The folklore behind them is pretty interesting. My favorite story involves a man named (wait for it) Will.  Will is a thief who manages to anger a number of random villagers. As they’re chasing him out of town with torches and pitchforks, they trap him. Before the villagers can get him, Will makes a deal with the devil. In exchange for his soul, Will asks the Devil to take a form of a gold coin so that he can pay the villagers back. Once Will is let off the hook by the villagers, the Devil can takes his own form and leave the townspeople robbed again. The devil agrees to the deal, Will puts the gold coin in his wallet, which contains a cross, preventing the devil from reverting back to his real form. The devil then must make a deal with Will to be let out of the purse. Will gets his soul back, and escapes from the villagers. However, once Will dies, he’s led such a pitiful life that he’s not allowed into heaven. He goes to Hell but the Devil, a man of his word, won’t take Will’s soul. Will is forced to spend eternity wandering the Earth. To help him out, the Devil gives him an ember from Hell, which can never go out. To pay the devil back for this kindness, Will uses this ember to entice travelers into a trap so that they devil may take their souls.

In some variations, the main character is named Jack, and he puts the ember into a carved turnip, which is where we get the term Jack-o’-Lantern.

What Will-o’-the-wisps really are is fairly interesting. The decaying organic matter found in swamps gives off a lot of random gases. Two of these are phosphine and methane. Phosphine by itself can phosphoresce when it oxidizes, throwing off a bit of light, but it can also spontaneously ignite in the atmosphere. This ignition can also cause a bit of a chain reaction that ignites methane gas in the area. In lab experiments, these gas bursts often burn at a much lower temperature than most fires, which explains how these fires can occur without doing any noticeable damage to the surroundings.

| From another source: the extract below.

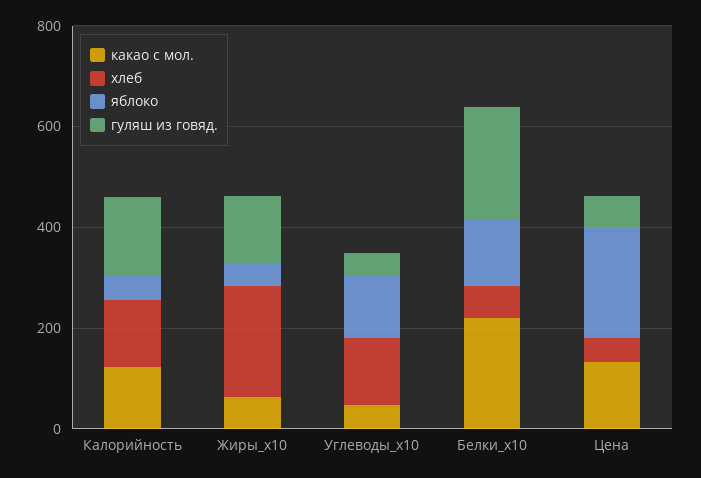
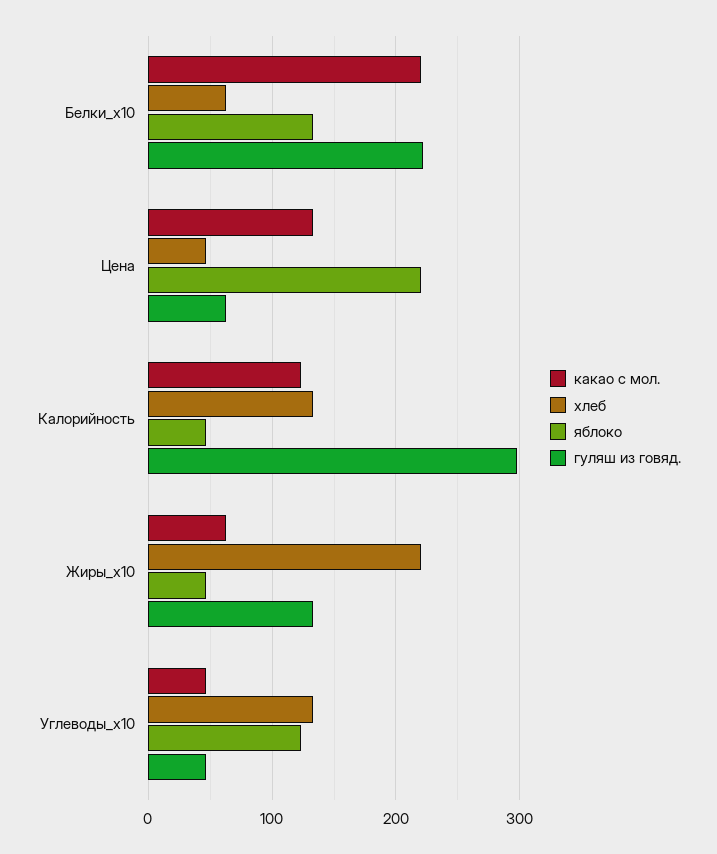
гуляш из говяд., Калорийность: 150 -> 300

One of the other theories is that tectonic shifting can cause a release of piezoelectricity and water vapor.  When these two elements are released from the grounds surface and meet in the lower atmosphere, they can create strange lights. No one is sure exactly how, but it’s still an interesting theory. Especially given the awesomeness of piezoelectricity, which is what gives quartz its unique characteristics.

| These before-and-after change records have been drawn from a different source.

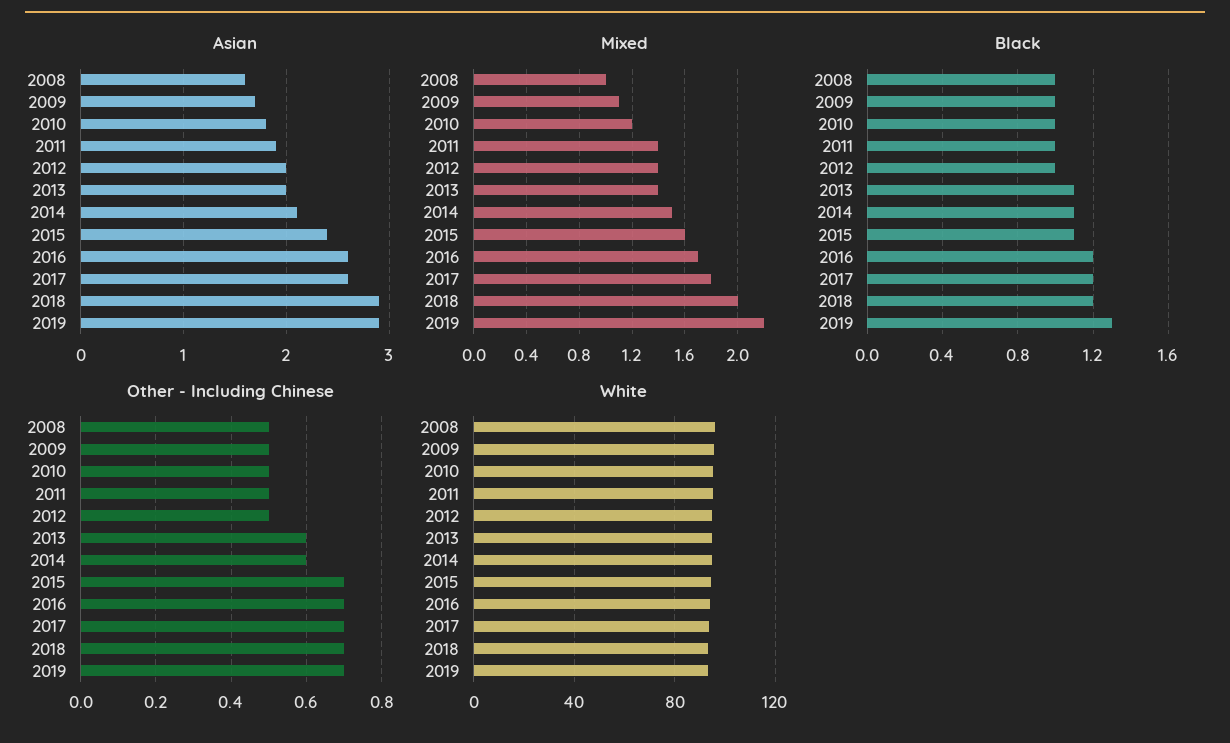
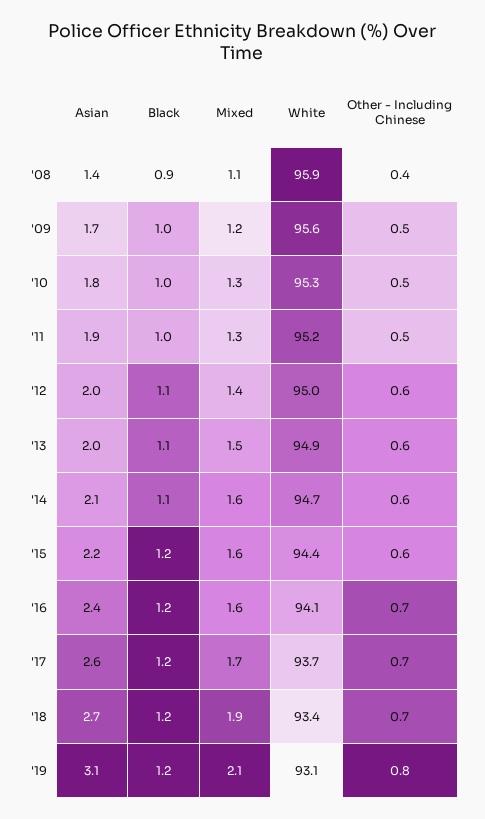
Asian, 2008: 1.6 -> 1.4
Asian, 2015: 2.4 -> 2.2
Asian, 2016: 2.6 -> 2.4
Asian, 2018: 2.9 -> 2.7
Asian, 2019: 2.9 -> 3.1
Mixed, 2008: 1 -> 1.1
Mixed, 2009: 1.1 -> 1.2
Mixed, 2010: 1.2 -> 1.3
Mixed, 2011: 1.4 -> 1.3
Mixed, 2013: 1.4 -> 1.5
Mixed, 2014: 1.5 -> 1.6
Mixed, 2016: 1.7 -> 1.6
Mixed, 2017: 1.8 -> 1.7
Mixed, 2018: 2 -> 1.9
Mixed, 2019: 2.2 -> 2.1
Black, 2008: 1 -> 0.9
Black, 2012: 1 -> 1.1
Black, 2015: 1.1 -> 1.2
Black, 2019: 1.3 -> 1.2
Other - Including Chinese, 2008: 0.5 -> 0.4
Other - Including Chinese, 2012: 0.5 -> 0.6
Other - Including Chinese, 2015: 0.7 -> 0.6
Other - Including Chinese, 2019: 0.7 -> 0.8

What I find most interesting about all this is that swamp gas is often given as an explanation for the lights associated with UFOs. In my experience, swamp gas was always seen as a convenient cover up excuse, and not something that people really took seriously (not that I ever took UFO claims very seriously, but swamp gas just seemed like such a cop out of an excuse. I think it’s fascinating how our folklore has changed. Disembodied spirits leading people to their deaths and making deals with the Devil are seen as hokum now, while men from other planets  in flying saucers abducting citizens become more and more accepted. The phenomenons haven’t changed, but the story giving some sort of rational explanations for those phenomenon has.